To the devil his doo-doo

Movie: Little Nicky

Posted on Fri, Nov 10, 2000 at 4:00 AM

Our Rating: 2.50

Having exhausted the thematic worlds of fatherhood (Big Daddy), education ("Billy Madison") and golf ("Happy Gilmore"), Adam Sandler turns to the big issues in "Little Nicky" --nothing less, in fact, than the struggle between Good and Evil. And in the grand scheme of things, that should constitute an upward step for this developmentally arrested star.

Sandler's brand of philosophy, though, finds room for plenty of his customary pee-pee and doo-doo humor. He still likes to laugh at speech impediments and odd body parts. Talking dogs and bullying sibling rivalries command prominent places in his oeuvre. And his fifth film -- in which he plays the son of Satan himself -- interrupts itself constantly for pop culture gags, insults and inanities.

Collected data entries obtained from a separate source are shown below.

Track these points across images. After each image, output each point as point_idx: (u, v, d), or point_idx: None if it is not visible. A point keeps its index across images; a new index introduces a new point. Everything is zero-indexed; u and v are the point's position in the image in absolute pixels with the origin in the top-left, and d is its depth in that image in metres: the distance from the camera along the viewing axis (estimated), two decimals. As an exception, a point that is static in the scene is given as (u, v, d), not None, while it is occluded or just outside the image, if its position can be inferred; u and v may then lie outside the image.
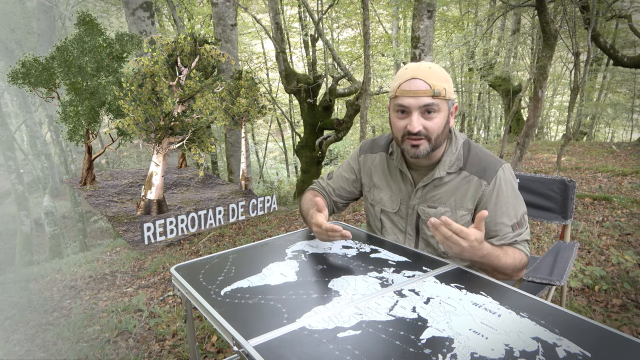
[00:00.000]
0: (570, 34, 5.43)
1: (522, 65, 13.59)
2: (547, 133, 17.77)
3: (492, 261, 1.16)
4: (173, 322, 2.68)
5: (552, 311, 0.93)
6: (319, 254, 1.29)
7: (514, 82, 12.01)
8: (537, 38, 7.50)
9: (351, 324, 0.90)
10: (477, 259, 1.14)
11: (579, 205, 4.17)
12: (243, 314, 0.94)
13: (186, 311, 1.27)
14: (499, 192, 1.25)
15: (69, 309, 3.23)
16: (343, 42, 13.79)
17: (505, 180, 1.26)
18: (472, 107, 15.16)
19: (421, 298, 1.00)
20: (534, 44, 10.03)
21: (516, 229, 1.26)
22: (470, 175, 1.28)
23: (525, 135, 4.85)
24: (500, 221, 1.25)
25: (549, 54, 4.60)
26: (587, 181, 5.51)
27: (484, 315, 0.91)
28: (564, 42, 7.08)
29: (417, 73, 1.19)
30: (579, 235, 3.33)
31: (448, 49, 10.52)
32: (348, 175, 1.52)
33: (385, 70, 14.38)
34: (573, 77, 6.02)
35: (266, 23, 10.92)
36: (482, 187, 1.26)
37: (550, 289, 1.61)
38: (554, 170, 6.04)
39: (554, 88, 15.43)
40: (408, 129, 1.20)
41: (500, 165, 1.27)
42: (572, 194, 1.72)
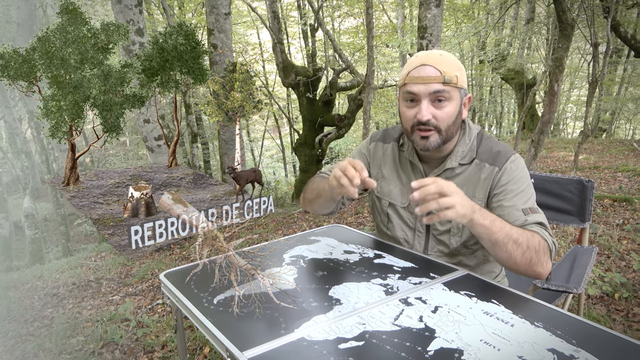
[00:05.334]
0: (588, 23, 5.43)
1: (537, 57, 13.59)
2: (563, 130, 17.78)
3: (495, 221, 1.09)
4: (162, 332, 2.68)
5: (569, 321, 0.93)
6: (319, 260, 1.29)
7: (527, 75, 12.02)
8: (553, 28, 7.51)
9: (353, 334, 0.90)
10: (479, 216, 1.07)
11: (597, 207, 4.17)
12: (237, 324, 0.94)
13: (177, 321, 1.27)
14: (510, 177, 1.25)
15: (51, 318, 3.23)
16: (345, 32, 13.80)
17: (518, 166, 1.26)
18: (483, 102, 15.17)
19: (428, 306, 1.00)
20: (549, 34, 10.03)
21: (527, 213, 1.21)
22: (482, 163, 1.29)
23: (540, 132, 4.85)
24: (510, 204, 1.22)
25: (566, 44, 4.60)
26: (607, 181, 5.51)
27: (496, 325, 0.91)
28: (582, 32, 7.08)
29: (427, 60, 1.20)
30: (597, 240, 3.33)
31: (457, 39, 10.53)
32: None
33: (390, 62, 14.40)
34: (591, 69, 6.02)
35: (262, 11, 10.93)
36: (493, 173, 1.26)
37: (567, 297, 1.61)
38: (570, 169, 6.04)
39: (571, 81, 15.44)
40: (417, 118, 1.21)
41: (513, 153, 1.29)
42: (591, 195, 1.72)
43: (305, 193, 1.50)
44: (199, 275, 1.21)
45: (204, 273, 1.22)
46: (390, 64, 14.44)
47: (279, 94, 16.17)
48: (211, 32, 7.72)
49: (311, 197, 1.44)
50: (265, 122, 17.48)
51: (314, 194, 1.42)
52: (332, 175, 1.16)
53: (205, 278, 1.19)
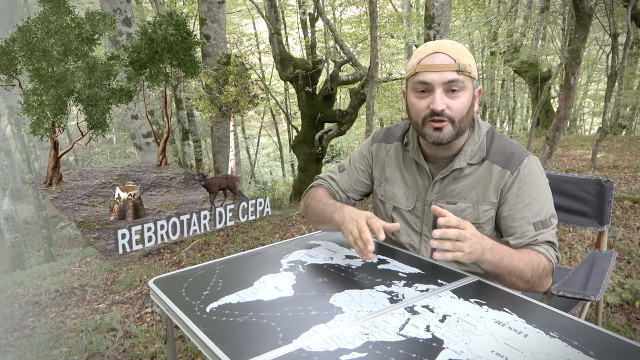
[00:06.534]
0: (607, 12, 5.43)
1: (552, 49, 13.60)
2: (580, 126, 17.80)
3: (504, 259, 1.15)
4: (152, 343, 2.68)
5: (587, 330, 0.93)
6: (319, 265, 1.29)
7: (542, 67, 12.02)
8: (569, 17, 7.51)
9: (356, 345, 0.90)
10: (488, 255, 1.12)
11: (617, 209, 4.17)
12: (232, 334, 0.94)
13: (167, 330, 1.27)
14: (522, 183, 1.25)
15: (32, 327, 3.23)
16: (346, 22, 13.81)
17: (531, 171, 1.26)
18: (495, 97, 15.18)
19: (436, 315, 1.00)
20: (565, 23, 10.03)
21: (539, 228, 1.24)
22: (493, 165, 1.28)
23: (556, 128, 4.86)
24: (521, 216, 1.25)
25: (583, 35, 4.61)
26: (627, 181, 5.51)
27: (508, 335, 0.91)
28: (600, 22, 7.09)
29: (440, 47, 1.21)
30: (617, 244, 3.33)
31: (467, 29, 10.54)
32: (363, 167, 1.52)
33: (395, 54, 14.40)
34: (610, 62, 6.02)
35: (258, 0, 10.93)
36: (505, 177, 1.26)
37: (584, 305, 1.61)
38: (588, 168, 6.05)
39: (589, 75, 15.45)
40: (431, 108, 1.21)
41: (527, 154, 1.28)
42: (610, 196, 1.72)
43: (307, 209, 1.49)
44: (190, 281, 1.21)
45: (195, 279, 1.22)
46: (395, 55, 14.44)
47: (276, 88, 16.18)
48: (203, 22, 7.72)
49: (315, 220, 1.44)
50: (261, 118, 17.49)
51: (318, 217, 1.41)
52: (345, 227, 1.21)
53: (197, 285, 1.19)
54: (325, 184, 1.54)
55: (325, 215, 1.36)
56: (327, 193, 1.49)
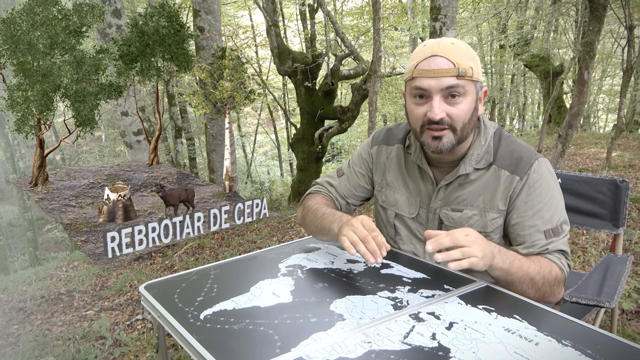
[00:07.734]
0: (622, 3, 5.43)
1: (565, 42, 13.60)
2: (594, 123, 17.80)
3: (514, 263, 1.16)
4: (142, 351, 2.68)
5: (601, 338, 0.93)
6: (318, 270, 1.29)
7: (554, 61, 12.02)
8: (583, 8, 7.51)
9: (358, 354, 0.89)
10: (498, 259, 1.14)
11: (633, 210, 4.17)
12: (227, 342, 0.94)
13: (158, 338, 1.27)
14: (532, 189, 1.25)
15: (17, 335, 3.23)
16: (348, 14, 13.81)
17: (541, 175, 1.26)
18: (504, 92, 15.18)
19: (442, 323, 1.00)
20: (578, 15, 10.03)
21: (550, 237, 1.24)
22: (501, 170, 1.27)
23: (568, 125, 4.86)
24: (531, 224, 1.25)
25: (597, 27, 4.61)
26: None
27: (519, 344, 0.91)
28: (615, 14, 7.08)
29: (438, 50, 1.18)
30: (633, 247, 3.33)
31: (475, 21, 10.53)
32: (363, 171, 1.51)
33: (399, 47, 14.40)
34: (626, 55, 6.02)
35: (255, -10, 10.92)
36: (514, 183, 1.26)
37: (599, 312, 1.61)
38: (602, 168, 6.05)
39: (603, 69, 15.45)
40: (428, 117, 1.19)
41: (537, 158, 1.27)
42: (625, 197, 1.72)
43: (304, 219, 1.47)
44: (183, 287, 1.21)
45: (189, 285, 1.23)
46: (399, 49, 14.43)
47: (273, 83, 16.19)
48: (197, 14, 7.72)
49: (313, 230, 1.42)
50: (258, 114, 17.50)
51: (316, 228, 1.39)
52: (347, 230, 1.17)
53: (191, 290, 1.19)
54: (323, 190, 1.53)
55: (324, 226, 1.34)
56: (325, 200, 1.48)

Even as his box office has matured into the six-figure realm, Sandler remains preoccupied with inserting his two-cents' worth.

Sandler's Little Nicky is the son of an angel (Reese Witherspoon in the movie's best casting) and Satan himself (Harvey Keitel, a close runner-up). A convoluted set of plot devices send Nicky to New York City, where he falls in love (with a waiflike Patricia Arquette) and thus must confront a tough set of moral dilemmas. Adding to his problems: To save his dad from losing his throne, Nicky must do evil against his brothers (Rhys Ifans and Tiny Lister), both of whom aspire to become full-time devils themselves.

It's an interesting set of themes. Sandler, of course, treats most of them with quick laughs, many of them nervous and nearly all of them aimed below the navel piercing.

Then again, quick laughs aren't always bad laughs, and certainly not when they spring from cameos by the mismatched likes of Rodney Dangerfield, Michael McKean, George Wallace, Ozzy Osborne and Regis Philbin. "Saturday Night Live" alumni Dana Carvey, Jon Lovitz, Kevin Nealon and Mary Brill are also in attendance, and SNL animator Robert Smigel supplies the voice of Beefy, a talking bulldog. There's something for everyone, as long as "everyone" owns a baseball cap.

In a purely commercial context, "Little Nicky" proves that Sandler is keeping a careful eye on his competitors in the gross-out arena, the Farrelly Brothers. Regardless of its time-honored dramatic milieu, "Little Nicky" seems pleased as peas to be sassy, profane and dumb. And who expected anything different?